Am Samstagabend startete das Fest mit einem „Kölschen Abend“ und dem von hier bestens zu sehenden Feuerwerk der Brohler Kirmes. Am Sonntag eröffnete der Männergesangverein „Cäcilia“ zum Frühschoppen den zweiten Tag und die römische Cohorte XXVI marschierte in neuer Gewandung auf. Diese sorgte auch an beiden Tagen für das leibliche Wohl der Gäste. So gab es Würstchen und Steaks, aber auch Erbsensuppe, Kaffee und Kuchen. Und natürlich viele gekühlte Getränke. „Auf einen Bierwagen hatten wir verzichtet und eine römische Taverne für den Ausschank aufgebaut“, schildert Manuela Schröder von der Cohorte. Bei der großen Verlosung zum Abschluss des Festes fanden viele schöne Preise den Weg zu ihren Gewinnern und es kam noch einmal beste Stimmung auf.
Zwei Tische werden noch aufgestellt
„Am Samstag können wir nicht meckern, unsere Veranstaltung war gut besucht. Am Sonntag sorgte wohl der Regen am Morgen, ausgerechnet während den Gesängen des Männergesangvereins, für Abbruch und hielt Viele zu Hause. Am Nachmittag kam unter anderem unser Ortsbürgermeister Oliver Labonde zu Besuch und wir haben bis 19 Uhr unsere Gäste bewirten können“, so der Vorsitzende Wolfgang Friebel. Leider musste er in diesem Jahr auf seine Stammkraft Heinz Hellings verzichten, welcher nicht wie gewohnt zur Verfügung stehen konnte.
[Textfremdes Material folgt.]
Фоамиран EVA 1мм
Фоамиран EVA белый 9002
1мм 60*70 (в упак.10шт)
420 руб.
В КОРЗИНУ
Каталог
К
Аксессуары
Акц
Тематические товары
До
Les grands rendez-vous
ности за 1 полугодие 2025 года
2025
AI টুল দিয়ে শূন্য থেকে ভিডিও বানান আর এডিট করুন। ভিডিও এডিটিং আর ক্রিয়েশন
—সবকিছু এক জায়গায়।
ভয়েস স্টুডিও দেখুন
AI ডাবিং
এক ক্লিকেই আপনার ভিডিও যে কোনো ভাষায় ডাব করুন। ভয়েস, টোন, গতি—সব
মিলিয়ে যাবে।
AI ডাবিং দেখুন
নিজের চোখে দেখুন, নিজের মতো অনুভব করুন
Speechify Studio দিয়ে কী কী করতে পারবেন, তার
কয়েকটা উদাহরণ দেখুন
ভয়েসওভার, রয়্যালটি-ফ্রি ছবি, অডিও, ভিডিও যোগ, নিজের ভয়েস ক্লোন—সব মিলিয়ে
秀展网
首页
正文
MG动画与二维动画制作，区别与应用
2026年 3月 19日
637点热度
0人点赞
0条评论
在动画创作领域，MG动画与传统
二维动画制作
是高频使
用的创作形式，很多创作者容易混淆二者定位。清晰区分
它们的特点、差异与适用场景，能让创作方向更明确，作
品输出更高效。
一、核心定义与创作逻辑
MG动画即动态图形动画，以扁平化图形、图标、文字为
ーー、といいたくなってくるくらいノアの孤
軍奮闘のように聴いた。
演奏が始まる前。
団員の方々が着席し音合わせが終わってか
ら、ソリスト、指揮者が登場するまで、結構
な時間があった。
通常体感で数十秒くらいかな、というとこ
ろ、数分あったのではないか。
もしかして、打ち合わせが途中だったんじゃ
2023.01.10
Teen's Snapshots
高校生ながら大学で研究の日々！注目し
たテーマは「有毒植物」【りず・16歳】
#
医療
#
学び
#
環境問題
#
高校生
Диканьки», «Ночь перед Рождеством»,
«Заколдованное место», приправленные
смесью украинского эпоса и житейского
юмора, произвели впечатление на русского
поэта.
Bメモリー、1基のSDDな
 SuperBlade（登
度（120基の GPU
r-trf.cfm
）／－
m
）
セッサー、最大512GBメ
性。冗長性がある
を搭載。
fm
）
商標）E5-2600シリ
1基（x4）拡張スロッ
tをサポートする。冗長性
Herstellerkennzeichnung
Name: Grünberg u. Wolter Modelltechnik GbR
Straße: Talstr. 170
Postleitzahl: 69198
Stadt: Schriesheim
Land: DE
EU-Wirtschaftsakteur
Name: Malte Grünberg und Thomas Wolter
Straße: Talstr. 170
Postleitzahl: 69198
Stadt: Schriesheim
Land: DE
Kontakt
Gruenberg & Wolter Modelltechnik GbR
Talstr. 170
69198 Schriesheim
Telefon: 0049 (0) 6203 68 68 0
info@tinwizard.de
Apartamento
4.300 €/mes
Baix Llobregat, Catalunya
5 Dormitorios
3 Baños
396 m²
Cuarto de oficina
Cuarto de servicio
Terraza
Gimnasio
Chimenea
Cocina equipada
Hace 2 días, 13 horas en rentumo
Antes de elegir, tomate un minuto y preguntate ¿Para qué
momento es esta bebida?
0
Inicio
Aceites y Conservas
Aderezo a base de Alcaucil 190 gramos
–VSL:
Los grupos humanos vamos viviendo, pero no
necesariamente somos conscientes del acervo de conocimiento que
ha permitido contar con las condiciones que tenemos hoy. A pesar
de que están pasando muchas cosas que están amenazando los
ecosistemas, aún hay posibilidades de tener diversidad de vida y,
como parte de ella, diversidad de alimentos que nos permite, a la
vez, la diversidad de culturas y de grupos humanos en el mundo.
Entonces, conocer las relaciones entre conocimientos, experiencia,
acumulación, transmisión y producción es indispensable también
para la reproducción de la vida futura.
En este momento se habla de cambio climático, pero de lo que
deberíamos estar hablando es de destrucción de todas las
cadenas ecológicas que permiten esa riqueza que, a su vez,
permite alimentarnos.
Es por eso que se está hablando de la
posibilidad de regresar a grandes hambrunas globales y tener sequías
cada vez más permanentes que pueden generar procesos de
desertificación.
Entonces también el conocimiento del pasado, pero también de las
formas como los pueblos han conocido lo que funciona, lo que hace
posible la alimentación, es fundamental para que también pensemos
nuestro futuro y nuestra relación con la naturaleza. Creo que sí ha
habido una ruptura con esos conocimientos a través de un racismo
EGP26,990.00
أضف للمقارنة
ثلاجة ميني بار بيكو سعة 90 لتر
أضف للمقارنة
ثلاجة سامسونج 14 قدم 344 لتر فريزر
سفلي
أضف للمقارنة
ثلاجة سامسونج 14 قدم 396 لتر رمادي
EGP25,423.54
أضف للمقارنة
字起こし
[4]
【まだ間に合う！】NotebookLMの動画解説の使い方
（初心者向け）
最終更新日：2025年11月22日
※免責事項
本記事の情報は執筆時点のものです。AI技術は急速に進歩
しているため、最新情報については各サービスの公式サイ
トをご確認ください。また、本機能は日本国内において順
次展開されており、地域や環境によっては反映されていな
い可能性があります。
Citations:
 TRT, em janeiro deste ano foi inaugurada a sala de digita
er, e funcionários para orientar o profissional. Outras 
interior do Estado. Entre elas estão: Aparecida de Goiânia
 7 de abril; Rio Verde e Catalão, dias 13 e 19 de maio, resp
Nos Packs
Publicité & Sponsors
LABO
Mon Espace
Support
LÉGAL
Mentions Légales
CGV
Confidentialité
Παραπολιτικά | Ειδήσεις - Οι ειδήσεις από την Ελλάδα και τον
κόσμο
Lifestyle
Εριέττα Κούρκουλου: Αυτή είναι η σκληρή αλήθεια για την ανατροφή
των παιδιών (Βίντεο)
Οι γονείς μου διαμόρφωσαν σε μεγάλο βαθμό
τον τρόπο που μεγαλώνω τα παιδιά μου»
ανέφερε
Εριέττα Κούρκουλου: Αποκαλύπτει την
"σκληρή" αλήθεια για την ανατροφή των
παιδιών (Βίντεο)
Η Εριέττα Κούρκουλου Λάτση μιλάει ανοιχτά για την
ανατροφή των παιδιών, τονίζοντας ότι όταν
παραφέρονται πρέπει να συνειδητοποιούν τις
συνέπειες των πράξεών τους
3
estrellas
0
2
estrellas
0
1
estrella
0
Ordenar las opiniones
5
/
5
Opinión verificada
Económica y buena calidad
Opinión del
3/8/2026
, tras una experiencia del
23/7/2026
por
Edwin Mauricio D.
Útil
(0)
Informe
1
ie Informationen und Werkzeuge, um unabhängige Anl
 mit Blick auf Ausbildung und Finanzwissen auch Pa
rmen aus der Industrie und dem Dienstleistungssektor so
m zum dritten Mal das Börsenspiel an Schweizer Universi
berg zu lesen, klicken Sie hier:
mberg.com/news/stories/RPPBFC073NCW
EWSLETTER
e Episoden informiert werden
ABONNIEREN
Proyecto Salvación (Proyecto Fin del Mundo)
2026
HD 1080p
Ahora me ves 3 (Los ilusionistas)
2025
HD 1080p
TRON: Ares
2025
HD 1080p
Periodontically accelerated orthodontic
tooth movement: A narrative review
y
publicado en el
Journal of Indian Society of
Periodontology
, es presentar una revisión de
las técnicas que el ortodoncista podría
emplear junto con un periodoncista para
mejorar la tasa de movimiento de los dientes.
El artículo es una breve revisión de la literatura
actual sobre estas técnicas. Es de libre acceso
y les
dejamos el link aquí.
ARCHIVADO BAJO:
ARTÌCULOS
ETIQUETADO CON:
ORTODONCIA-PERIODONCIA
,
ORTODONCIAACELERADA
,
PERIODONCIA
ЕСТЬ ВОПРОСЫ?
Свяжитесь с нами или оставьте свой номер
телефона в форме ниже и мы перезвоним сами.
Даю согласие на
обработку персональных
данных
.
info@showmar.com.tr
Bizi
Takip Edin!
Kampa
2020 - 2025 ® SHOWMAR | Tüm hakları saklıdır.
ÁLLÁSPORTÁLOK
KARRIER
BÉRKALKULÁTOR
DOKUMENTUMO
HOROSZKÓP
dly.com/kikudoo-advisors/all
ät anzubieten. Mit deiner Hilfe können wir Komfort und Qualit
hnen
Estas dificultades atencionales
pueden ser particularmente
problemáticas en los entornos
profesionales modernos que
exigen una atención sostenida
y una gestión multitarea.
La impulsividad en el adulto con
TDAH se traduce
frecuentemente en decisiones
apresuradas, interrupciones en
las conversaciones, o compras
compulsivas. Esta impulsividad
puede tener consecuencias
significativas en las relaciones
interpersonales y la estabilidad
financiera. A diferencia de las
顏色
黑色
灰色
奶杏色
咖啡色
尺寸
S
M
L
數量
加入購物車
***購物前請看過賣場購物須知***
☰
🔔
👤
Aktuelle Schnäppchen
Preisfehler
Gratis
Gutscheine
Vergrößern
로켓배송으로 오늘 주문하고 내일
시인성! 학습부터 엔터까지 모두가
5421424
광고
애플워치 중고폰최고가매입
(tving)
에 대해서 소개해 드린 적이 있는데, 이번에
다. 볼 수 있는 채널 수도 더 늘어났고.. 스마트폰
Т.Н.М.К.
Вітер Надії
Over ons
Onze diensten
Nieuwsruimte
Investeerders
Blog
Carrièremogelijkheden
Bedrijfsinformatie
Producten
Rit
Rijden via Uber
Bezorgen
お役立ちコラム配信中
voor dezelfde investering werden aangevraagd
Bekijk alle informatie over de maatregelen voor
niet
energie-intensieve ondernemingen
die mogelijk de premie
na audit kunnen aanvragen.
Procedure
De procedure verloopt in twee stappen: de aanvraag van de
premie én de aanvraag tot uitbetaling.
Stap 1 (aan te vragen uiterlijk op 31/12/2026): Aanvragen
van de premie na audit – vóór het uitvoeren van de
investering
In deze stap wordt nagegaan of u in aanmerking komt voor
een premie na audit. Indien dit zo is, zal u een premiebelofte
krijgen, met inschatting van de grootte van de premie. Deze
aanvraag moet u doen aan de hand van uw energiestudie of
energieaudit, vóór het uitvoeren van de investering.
Nicht rechtzeitig fertig geworden sind zwei Tische, die am Rhein neu aufgestellt werden sollten. Diese wurden von Ortsbürgermeister Labonde gestiftet. Im Vorfeld des Festes wurden auf dem Veranstaltungsgelände einige Pflasterarbeiten durchgeführt und zur Feier dann auch der Fahnenmast mit seinen zahlreichen Flaggen von Reedereien unter anderen vollbeflaggt.
„Es gab viel Lob, dass wir es auf römisch aufgebaut hatten und es am Lagerfeuer sehr gemütlich war. Es war eine tolle Zusammenarbeit mit dem Förderverein“, so Manuela Schröder im Gespräch mit BLICK aktuell.